[Opening Text excerpt section]

Slowly I am healing. It is and has been a long process involving help from various practitioners of the medical arts. I am still far from healed, but I have hope.
I am aiming my sights at doing a number of shorter hikes and backpacking trips this coming summer. Both to feed my soul, and to test my body.
In the fall, if all goes well, I will head south to hike along the coast of Oregon and California. Many times in the fall of 2011, as I was cycling along this coastline, I was wishing I was walking rather than cycling, to be more connected with the wild beaches and the cliffs and headlands, and the ocean that sculpts them. I have walked some of this before - I followed much of the Oregon coast during my hiking and hitchhiking journey south from Victoria to San Francisco in 1986 - but it is hard for me to grow tired of being by the ocean, and there are so many nooks and crannies (coves and capes and caves, and long long stretches of sand) I have yet to explore. |
 (Harris Beach, Oregon - October 2011) |
January
1, 2013 - What's next? As
I bring in the new year, sitting in the comfy chair that came with my
sublet apartment, drinking ginger tea, I notice that the lights of
downtown Vancouver have disappeared into the fog. Perhaps this is an
omen that I am indeed meant to venture beyond the city lights that I
have become reaquainted with these last two months. After speding
last summer working in Nelson, and a 20 year hiatus from big city
living, I decided to give urban life another go. Moving to Vancouver was a good decision and
I am enjoying my time here - though I am struggling with my current
project to write a first draft of a novel.
My sublet
here is over in early April and that begs the question: what next?

[Closing Text excerpt section]
[Opening Supplied entries section]

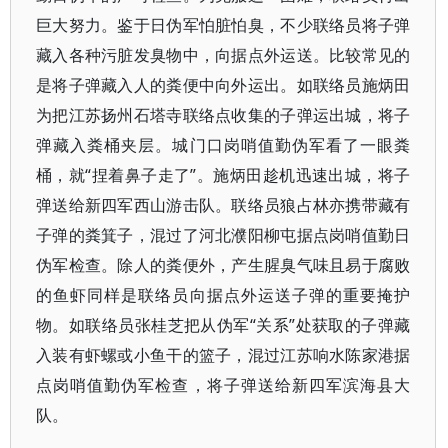
巨大努力。鉴于日伪军怕脏怕臭，不少联络员将子弹
藏入各种污脏发臭物中，向据点外运送。比较常见的
是将子弹藏入人的粪便中向外运出。如联络员施炳田
为把江苏扬州石塔寺联络点收集的子弹运出城，将子
弹藏入粪桶夹层。城门口岗哨值勤伪军看了一眼粪
桶，就“捏着鼻子走了”。施炳田趁机迅速出城，将子
弹送给新四军西山游击队。联络员狼占林亦携带藏有
子弹的粪箕子，混过了河北濮阳柳屯据点岗哨值勤日
伪军检查。除人的粪便外，产生腥臭气味且易于腐败
的鱼虾同样是联络员向据点外运送子弹的重要掩护
物。如联络员张桂芝把从伪军“关系”处获取的子弹藏
入装有虾螺或小鱼干的篮子，混过江苏响水陈家港据
点岗哨值勤伪军检查，将子弹送给新四军滨海县大
队。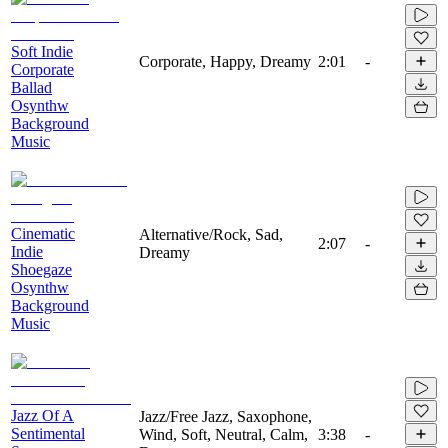
Soft Indie
Corporate, Happy, Dreamy
2:01
-
Corporate
Ballad
Osynthw
Background
Music
Cinematic
Alternative/Rock, Sad,
2:07
-
Indie
Dreamy
Shoegaze
Osynthw
Background
Music
Jazz Of A
Jazz/Free Jazz, Saxophone,
Sentimental
Wind, Soft, Neutral, Calm,
3:38
-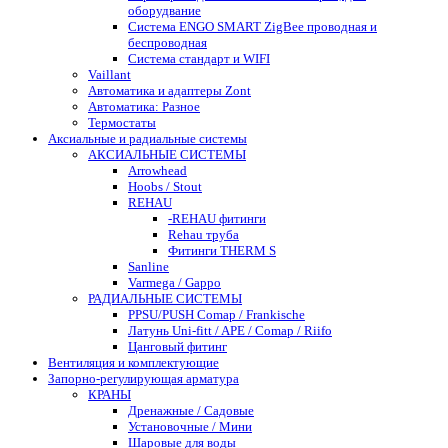
оборудвание
Система ENGO SMART ZigBee проводная и
беспроводная
Система стандарт и WIFI
Vaillant
Автоматика и адаптеры Zont
Автоматика: Разное
Термостаты
Аксиальные и радиальные системы
АКСИАЛЬНЫЕ СИСТЕМЫ
Arrowhead
Hoobs / Stout
REHAU
-REHAU фитинги
Rehau труба
Фитинги THERM S
Sanline
Varmega / Gappo
РАДИАЛЬНЫЕ СИСТЕМЫ
PPSU/PUSH Comap / Frankische
Латунь Uni-fitt / APE / Comap / Riifo
Цанговый фитинг
Вентиляция и комплектующие
Запорно-регулирующая арматура
КРАНЫ
Дренажные / Садовые
Установочные / Мини
Шаровые для воды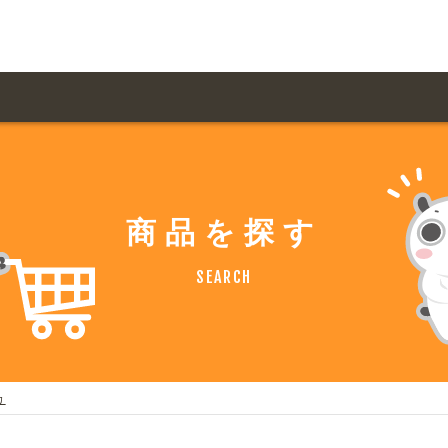
用ガイド トップ
ての方へ トップ
料金一覧
オリジナルオーダー
商品を探す
飲食
住まい・暮らし
扱い商品一覧
について
お届け納期と配送方
SEARCH
容・健康
地域・観光
ント・季節
不動産・建築
デザイン商品注文方法
様の声
お支払方法
ャー・教養
娯楽
ジナルオーダー注文方法
ある質問
カ
バイク関連
その他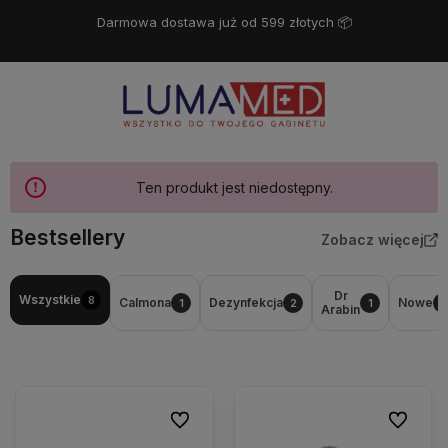
Darmowa dostawa już od 599 złotych 📦
Ten produkt jest niedostępny.
Bestsellery
Zobacz więcej
Dr
Wszystkie
8
Calmona
Dezynfekcja
Nowe
1
2
1
2
Arabin
Do ulubionych
Do ulubio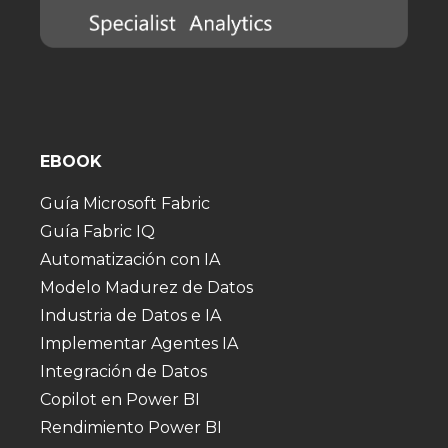
EBOOK
Guía Microsoft Fabric
Guía Fabric IQ
Automatización con IA
Modelo Madurez de Datos
Industria de Datos e IA
Implementar Agentes IA
Integración de Datos
Copilot en Power BI
Rendimiento Power BI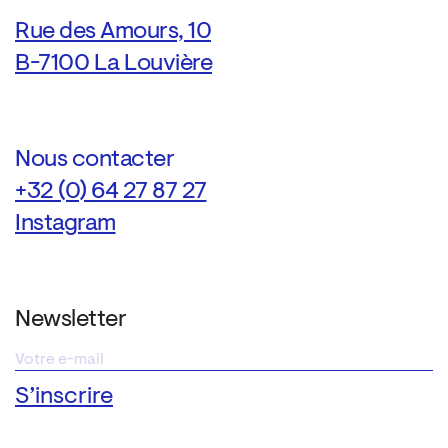
Rue des Amours, 10
B-7100 La Louvière
Nous contacter
+32 (0) 64 27 87 27
Instagram
Newsletter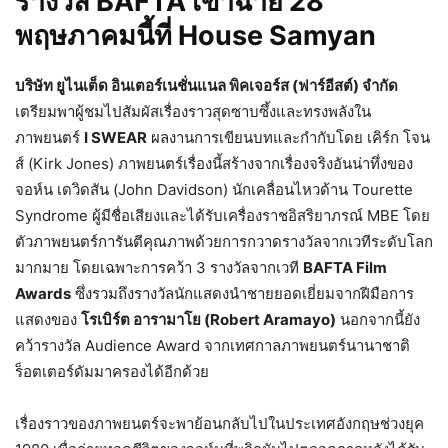
รางวัล BAFTA เข้าฉาย 28
พฤษภาคมนี้ที่ House Samyan
บริษัท ยูไนเต็ด อินเตอร์เนชั่นแนล พิคเจอร์ส (ฟาร์อีสต์) จำกัด
เตรียมพาผู้ชมไปสัมผัสเรื่องราวสุดซาบซึ้งและทรงพลังใน
ภาพยนตร์
I SWEAR
ผลงานการเขียนบทและกำกับโดย เคิร์ก โจน
ส์ (Kirk Jones) ภาพยนตร์เรื่องนี้สร้างจากเรื่องจริงอันน่าทึ่งของ
จอห์น เดวิดสัน (John Davidson) นักเคลื่อนไหวด้าน Tourette
Syndrome ผู้มีชื่อเสียงและได้รับเครื่องราชอิสริยาภรณ์ MBE โดย
ตัวภาพยนตร์การันตีคุณภาพด้วยการกวาดรางวัลจากเวทีระดับโลก
มากมาย โดยเฉพาะการคว้า 3 รางวัลจากเวที
BAFTA Film
Awards
ซึ่งรวมถึงรางวัลนักแสดงนำชายยอดเยี่ยมจากฝีมือการ
แสดงของ
โรเบิร์ต อารามาโย (Robert Aramayo)
นอกจากนี้ยัง
คว้ารางวัล Audience Award จากเทศกาลภาพยนตร์นานาชาติ
ร็อตเตอร์ดัมมาครองได้อีกด้วย
เรื่องราวของภาพยนตร์จะพาย้อนกลับไปในประเทศอังกฤษช่วงยุค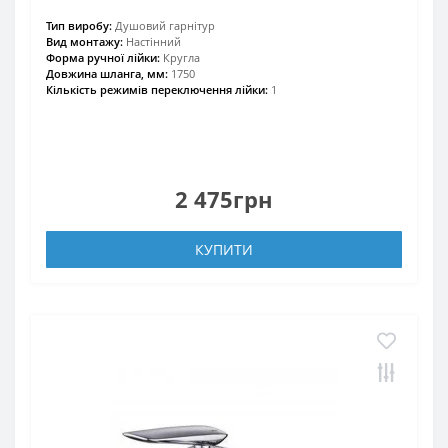
Тип виробу:
Душовий гарнітур
Вид монтажу:
Настінний
Форма ручної лійки:
Кругла
Довжина шланга, мм:
1750
Кількість режимів переключення лійки:
1
2 475грн
КУПИТИ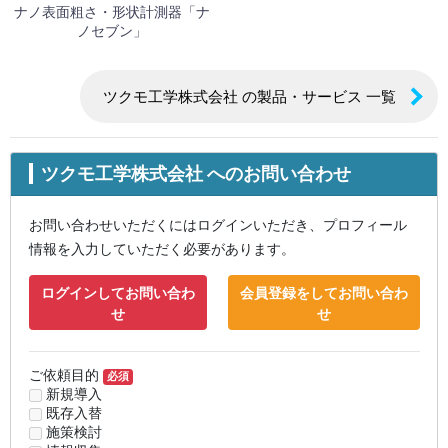
ナノ表面粗さ・形状計測器「ナ
ノセブン」
ツクモ工学株式会社 の製品・サービス 一覧
ツクモ工学株式会社 へのお問い合わせ
お問い合わせいただくにはログインいただき、プロフィール
情報を入力していただく必要があります。
ログインしてお問い合わ
会員登録をしてお問い合わ
せ
せ
ご依頼目的
必須
新規導入
既存入替
施策検討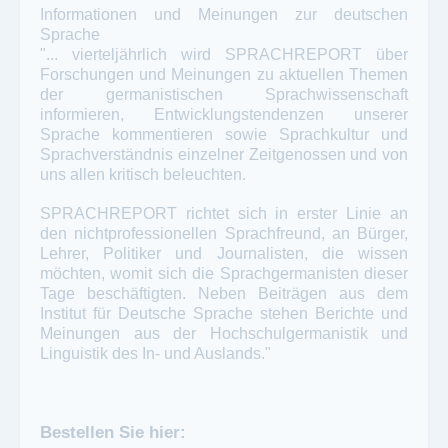
Informationen und Meinungen zur deutschen
Sprache
"... vierteljährlich wird SPRACHREPORT über
Forschungen und Meinungen zu aktuellen Themen
der germanistischen Sprachwissenschaft
informieren, Entwicklungstendenzen unserer
Sprache kommentieren sowie Sprachkultur und
Sprachverständnis einzelner Zeitgenossen und von
uns allen kritisch beleuchten.
SPRACHREPORT richtet sich in erster Linie an
den nichtprofessionellen Sprachfreund, an Bürger,
Lehrer, Politiker und Journalisten, die wissen
möchten, womit sich die Sprachgermanisten dieser
Tage beschäftigten. Neben Beiträgen aus dem
Institut für Deutsche Sprache stehen Berichte und
Meinungen aus der Hochschulgermanistik und
Linguistik des In- und Auslands."
Bestellen Sie hier: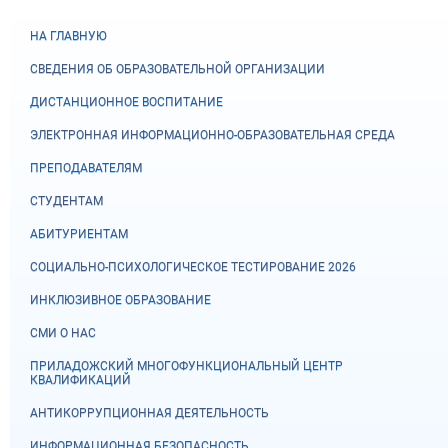
НА ГЛАВНУЮ
СВЕДЕНИЯ ОБ ОБРАЗОВАТЕЛЬНОЙ ОРГАНИЗАЦИИ
ДИСТАНЦИОННОЕ ВОСПИТАНИЕ
ЭЛЕКТРОННАЯ ИНФОРМАЦИОННО-ОБРАЗОВАТЕЛЬНАЯ СРЕДА
ПРЕПОДАВАТЕЛЯМ
СТУДЕНТАМ
АБИТУРИЕНТАМ
СОЦИАЛЬНО-ПСИХОЛОГИЧЕСКОЕ ТЕСТИРОВАНИЕ 2026
ИНКЛЮЗИВНОЕ ОБРАЗОВАНИЕ
СМИ О НАС
ПРИЛАДОЖСКИЙ МНОГОФУНКЦИОНАЛЬНЫЙ ЦЕНТР
КВАЛИФИКАЦИЙ
АНТИКОРРУПЦИОННАЯ ДЕЯТЕЛЬНОСТЬ
ИНФОРМАЦИОННАЯ БЕЗОПАСНОСТЬ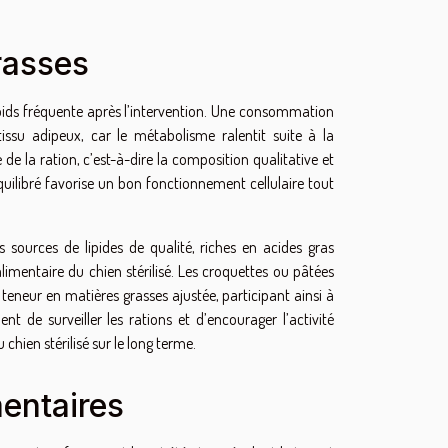
rasses
e poids fréquente après l’intervention. Une consommation
ssu adipeux, car le métabolisme ralentit suite à la
e de la ration, c’est-à-dire la composition qualitative et
équilibré favorise un bon fonctionnement cellulaire tout
es sources de lipides de qualité, riches en acides gras
limentaire du chien stérilisé. Les croquettes ou pâtées
eneur en matières grasses ajustée, participant ainsi à
t de surveiller les rations et d’encourager l’activité
chien stérilisé sur le long terme.
mentaires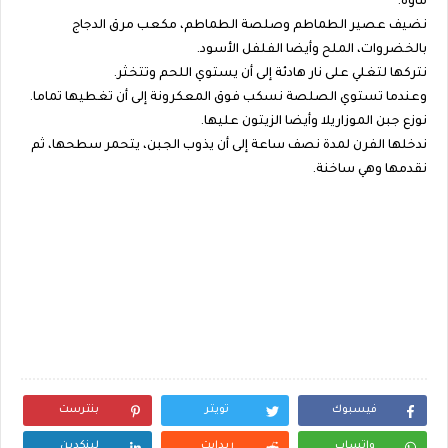
ماؤه.
نضيف عصير الطماطم وصلصة الطماطم، مكعب مرق الدجاج
بالخضروات، الملح وأيضا الفلفل الأسود.
نتركها لتغلي على نار هادئة إلى أن يستوي اللحم وتتخثر.
وعندما تستوي الصلصة نسكب فوق المعكرونة إلى أن تغطيها تماما.
نوزع جبن الموزاريلا وأيضا الزيتون عليها.
ندخلها الفرن لمدة نصف ساعة إلى أن يذوب الجبن، يتحمر سطحها، ثم
نقدمها وهي ساخنة.
فيسبوك
تويتر
بنترست
واتساب
ريدايت
لينكدين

[Closing Supplied entries section]

» **What the task asks**: Write the next paragraph of the hiking and travel journal, picking up right after its final sentence.

» **Task response**:
Parts of my novel are set in Europe - particularly the former DDR -
so perhaps a research trip is in order. Various foot and
joint (particularly knee) pains are making dubious the advisability of another
self-propelled adventure. At the moment my knee is
especially aggrevated and I am keeping my walking to a minimum and
not cycling at all. So one possibility is to take a more sedentary
trip than is my usual M.O. and travel by train and other motorized
ground transport once I am in Europe (Plan C).
However I find myself
chomping at the bit to be more active and have a hard time letting go of the hope that I will be up for a good long cycling or hiking adventure come spring. If I'm going to fly all the
way to Europe I think I would like to take my bicycle, fly to
Ireland, make my way to the Dingle Penninsula (the tip of which is the most westerly
point in europe) and start riding eastwardish, via Scotland, Holland,
Germany, Demark, Norway, Sweden, ferry to Gdansk, Poland and from
there follow the Iron Curtain Route (with variations and side-trips)
to the Black Sea, perhaps ending my journey in Istanbul (where I
lived as a small child). That is Plan B. Plan A is completely
different and comes out of my longing to be hiking again and my
feeling that I have some unfinished business with the Pacific Crest
Trail (PCT). Plan A is to head down to southern california mid-April
and walk the first 700+ miles of the PCT, with the hope that the
desert air will ease my joint pains. I would take my time and not
push my body to quite the extent I did in 2009. I know I can do the
whole trail in one go - I've done that. (It is hard to say if the bragging rights are worth it; three years later I am still suffering from the foot pain that started during my final month on the trail). Now I want to explore the trail and its environs
more fully, enjoy lingering in the places that warrant lingering, and
let the moment set my pace.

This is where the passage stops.